From a consideration of the foregoing, it is apparent that a merger of two corporations cannot be considered as a sale of their property by the constituent companies, and the issuance of the new capital stock is merely the issuance of new evidence of ownership to the shareholders. Accepting shares of stock in the merged company is not tantamount to a distribution or division of assets which calls for an apportionment between a life tenant and remainderman.
It is urged that the trustees should have availed themselves of the option given by the act of Congress, and insisted on receiving the value of the stock, instead of the new shares, citing Thompson's Est., 262 Pa. 278, and Yates's Est., 281 Pa. 178. In the former case we said: "A trustee has no right to take sides as between life tenants and remaindermen. If he has an election of taking one of several courses, he must take, if possible, that which will not benefit one at the expense of the other." The discretion which is lodged in the trustees must be a liberal one, and as long as the life tenant's rights, or those of the remaindermen, are not prejudiced, there is no abuse of discretion. Here the trustee elected to take the two hundred shares of stock in the new company, and the $10,000 excess of value, beyond that which existed when testator died, is in the new shares of stock. The life tenant lost nothing to which she was entitled, neither did the remaindermen; consequently it cannot be held there was an abuse of discretion in electing to take the new shares of stock.

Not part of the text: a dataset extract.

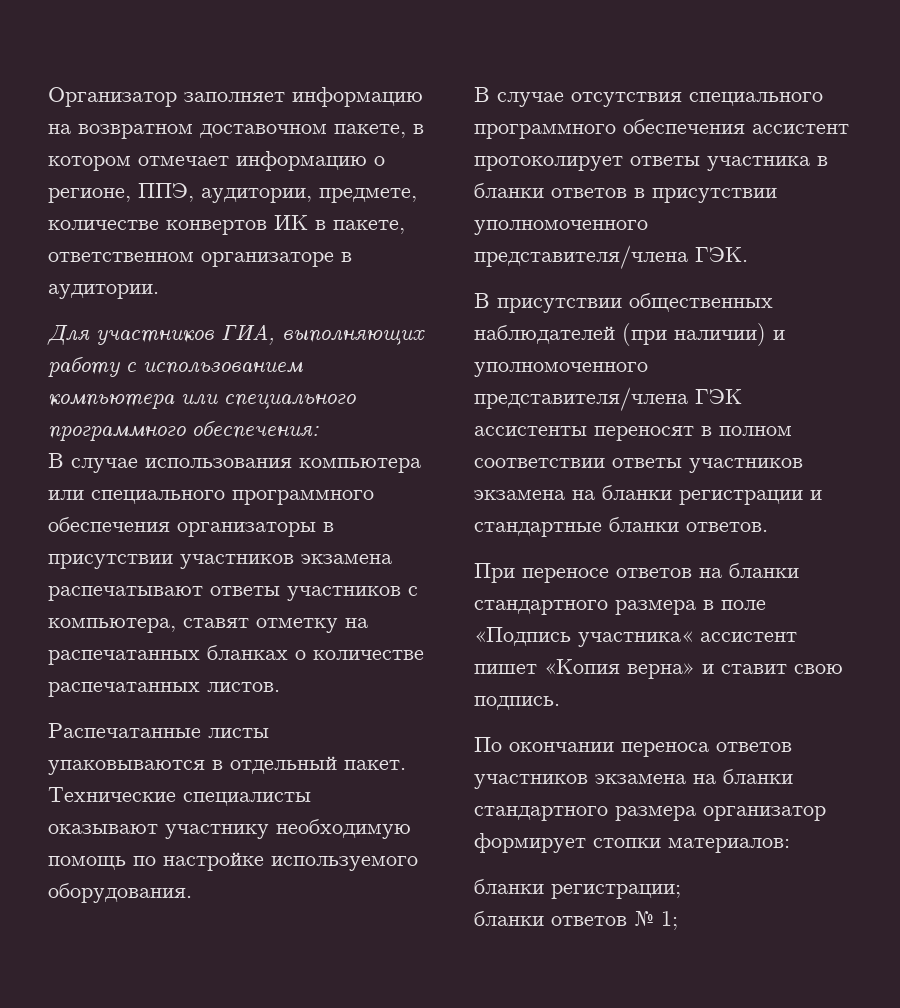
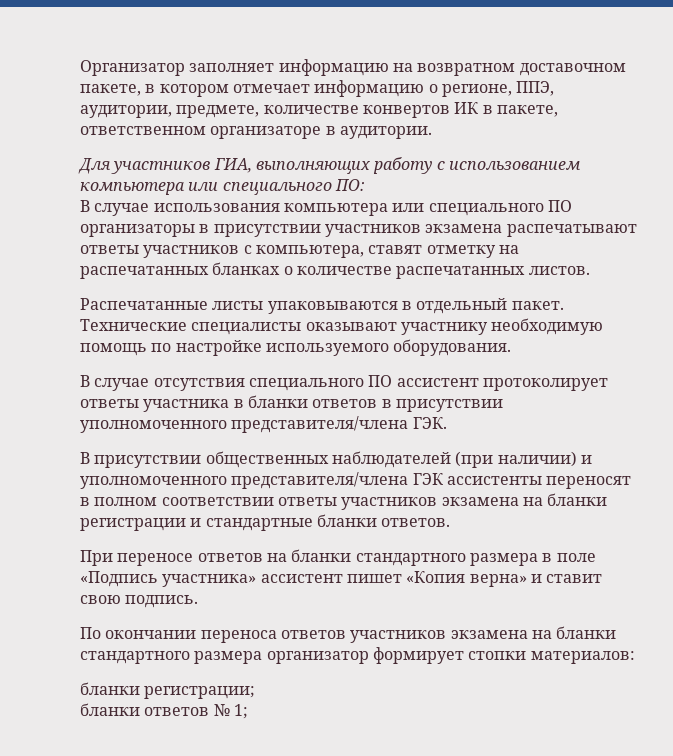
[48,421,319,442] программного обеспечения: -> [334,179,365,191] ПО:
[232,490,374,505] [48,517,170,532] программного обеспечения -> [547,200,572,212] ПО
[474,119,745,139] программного обеспечения -> [368,375,393,387] ПО
[578,631,693,647] участника« -> [162,574,257,587] участника»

When the trustee accepted the two hundred shares of stock, the life tenant immediately claimed an apportionment of them by reason of the increase in the value of the stock over that fixed at testator's death. In Nirdlinger's Est., 290 Pa. 457, we reviewed the authorities at length. We there stated: "Other property of the estate cannot be required to be set apart to pay life tenants the accumulated surplus retained by the corporation. The surplus and all other items of value remain, subject to debts, reverses, losses and decline in value because of business conditions. As long as the stock remains in the hands of the trustee, he is not required to account to life tenants for anything except the dividends received." We there referred to United States Trust Co. v. Heye, 224 N.Y. 242, 120 N.E. 645, 648, which is the converse of the proposition we now have before us.
The court below did not err in refusing to direct the apportionment requested by the life tenant. The life tenant is not entitled to any division until (1) the increased value is declared as a cash dividend, or (2) distributed in the form of a stock dividend, or (3) the affairs of the bank are wound up so that assets are distributed to those entitled to receive them, or (4) there is a sale of this stock so that the connection of shareholder is entirely severed.
Decree affirmed at cost of appellant.